His songs range from sincere and melancholic like “Beachball” to ludicrous and hilarious like “Born a Worm” or a song like “Pussyboy,” which makes you want to laugh and cry at the same time. He has a talent for delivering X-rated lyrics in such a soothing and emotional way. “Maybe I sing, oohooh, like a pussy boy/But that don’t mean I ain’t got no..../testosterone.” Every song carries the same amount of honesty and the songs that are funny are no less full of meaning. Many of his songs are very short, some even under a minute. I told him that I admire this quirk in his music and that it takes guts to end a song like that. Echoing the lyrics of “Maybe,” he replied: “When you’re done, you’re done.” He continued, “Yeah, actually what I’ve noticed is when you paint a picture, I paint too, I actually think of myself as a painter, you notice at some point that anything I do now is just gonna make it worse. So, yeah, even if half of the canvas is empty that doesn’t really matter. Or if there is something that hasn’t been fixed it doesn’t matter. You just leave it that way. And actually if you listen to a lot of music out there, they didn’t stop in time.”
In trying to articulate what it is about Dan Reeder’s music that is so enlightened, I have encountered the problem that he sings about in “Beachball”: The harder you hit it, the slower it seems to go. The harder I try to articulate his music, the further I seem to get from its essence. Luckily, I am aided by Reeder himself in his own words. Reeder’s music reaches into the deepest and oldest rivulets of the brain, where humor, imagination and wonder are housed, disarming you in the process. Trying to deduce Reeder’s songs would be a fruitless task, for the zen character they possess leaves the listener without any need for stubborn words. All Dan Reeder songs find themselves somewhere in the middle between nihilism and utopia, between love and hate. He perpetually putters in the middle and uncomplicates the world.

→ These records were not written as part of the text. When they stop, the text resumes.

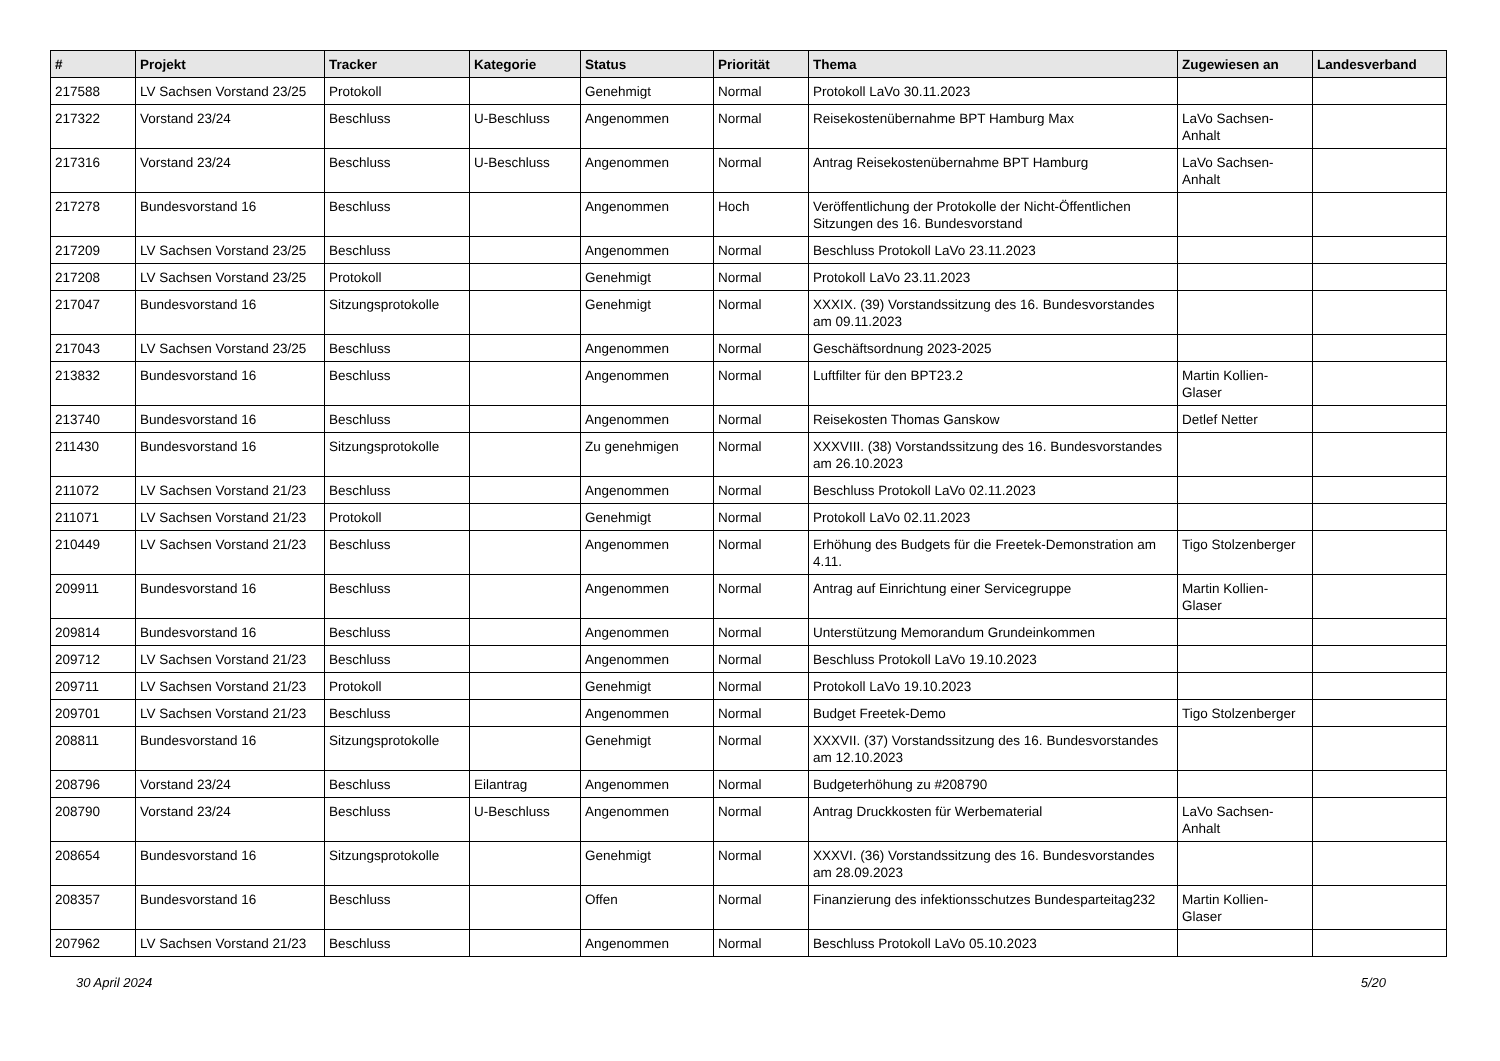| # | Projekt | Tracker | Kategorie | Status | Priorität | Thema | Zugewiesen an | Landesverband |
| --- | --- | --- | --- | --- | --- | --- | --- | --- |
| 217588 | LV Sachsen Vorstand 23/25 | Protokoll | | Genehmigt | Normal | Protokoll LaVo 30.11.2023 | | |
| 217322 | Vorstand 23/24 | Beschluss | U-Beschluss | Angenommen | Normal | Reisekostenübernahme BPT Hamburg Max | LaVo Sachsen-Anhalt | |
| 217316 | Vorstand 23/24 | Beschluss | U-Beschluss | Angenommen | Normal | Antrag Reisekostenübernahme BPT Hamburg | LaVo Sachsen-Anhalt | |
| 217278 | Bundesvorstand 16 | Beschluss | | Angenommen | Hoch | Veröffentlichung der Protokolle der Nicht-Öffentlichen Sitzungen des 16. Bundesvorstand | | |
| 217209 | LV Sachsen Vorstand 23/25 | Beschluss | | Angenommen | Normal | Beschluss Protokoll LaVo 23.11.2023 | | |
| 217208 | LV Sachsen Vorstand 23/25 | Protokoll | | Genehmigt | Normal | Protokoll LaVo 23.11.2023 | | |
| 217047 | Bundesvorstand 16 | Sitzungsprotokolle | | Genehmigt | Normal | XXXIX. (39) Vorstandssitzung des 16. Bundesvorstandes am 09.11.2023 | | |
| 217043 | LV Sachsen Vorstand 23/25 | Beschluss | | Angenommen | Normal | Geschäftsordnung 2023-2025 | | |
| 213832 | Bundesvorstand 16 | Beschluss | | Angenommen | Normal | Luftfilter für den BPT23.2 | Martin Kollien-Glaser | |
| 213740 | Bundesvorstand 16 | Beschluss | | Angenommen | Normal | Reisekosten Thomas Ganskow | Detlef Netter | |
| 211430 | Bundesvorstand 16 | Sitzungsprotokolle | | Zu genehmigen | Normal | XXXVIII. (38) Vorstandssitzung des 16. Bundesvorstandes am 26.10.2023 | | |
| 211072 | LV Sachsen Vorstand 21/23 | Beschluss | | Angenommen | Normal | Beschluss Protokoll LaVo 02.11.2023 | | |
| 211071 | LV Sachsen Vorstand 21/23 | Protokoll | | Genehmigt | Normal | Protokoll LaVo 02.11.2023 | | |
| 210449 | LV Sachsen Vorstand 21/23 | Beschluss | | Angenommen | Normal | Erhöhung des Budgets für die Freetek-Demonstration am 4.11. | Tigo Stolzenberger | |
| 209911 | Bundesvorstand 16 | Beschluss | | Angenommen | Normal | Antrag auf Einrichtung einer Servicegruppe | Martin Kollien-Glaser | |
| 209814 | Bundesvorstand 16 | Beschluss | | Angenommen | Normal | Unterstützung Memorandum Grundeinkommen | | |
| 209712 | LV Sachsen Vorstand 21/23 | Beschluss | | Angenommen | Normal | Beschluss Protokoll LaVo 19.10.2023 | | |
| 209711 | LV Sachsen Vorstand 21/23 | Protokoll | | Genehmigt | Normal | Protokoll LaVo 19.10.2023 | | |
| 209701 | LV Sachsen Vorstand 21/23 | Beschluss | | Angenommen | Normal | Budget Freetek-Demo | Tigo Stolzenberger | |
| 208811 | Bundesvorstand 16 | Sitzungsprotokolle | | Genehmigt | Normal | XXXVII. (37) Vorstandssitzung des 16. Bundesvorstandes am 12.10.2023 | | |
| 208796 | Vorstand 23/24 | Beschluss | Eilantrag | Angenommen | Normal | Budgeterhöhung zu #208790 | | |
| 208790 | Vorstand 23/24 | Beschluss | U-Beschluss | Angenommen | Normal | Antrag Druckkosten für Werbematerial | LaVo Sachsen-Anhalt | |
| 208654 | Bundesvorstand 16 | Sitzungsprotokolle | | Genehmigt | Normal | XXXVI. (36) Vorstandssitzung des 16. Bundesvorstandes am 28.09.2023 | | |
| 208357 | Bundesvorstand 16 | Beschluss | | Offen | Normal | Finanzierung des infektionsschutzes Bundesparteitag232 | Martin Kollien-Glaser | |
| 207962 | LV Sachsen Vorstand 21/23 | Beschluss | | Angenommen | Normal | Beschluss Protokoll LaVo 05.10.2023 | | |
30 April 2024 5/20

Dan Reeder’s music is that beach ball. It sails effortlessly through the air. It is light yet full of character. It is sincere yet playful. It is something everybody recognizes yet distinctive and fun and most importantly, the harder you seem to hit it, the slower it seems to go. Dan Reeder is a mild-mannered genius and I hope he will be tinkering with sound and color for a long time to come. ▲
Tristan Geary is a jazz pianist and a recent graduate from Bard College in upstate New York. He has been performing and teaching for many years. In addition, Tristan is also a composer, most recently writing for The Orchestra Now. Tristan lives in Boston and writes for music blog Sound of Boston.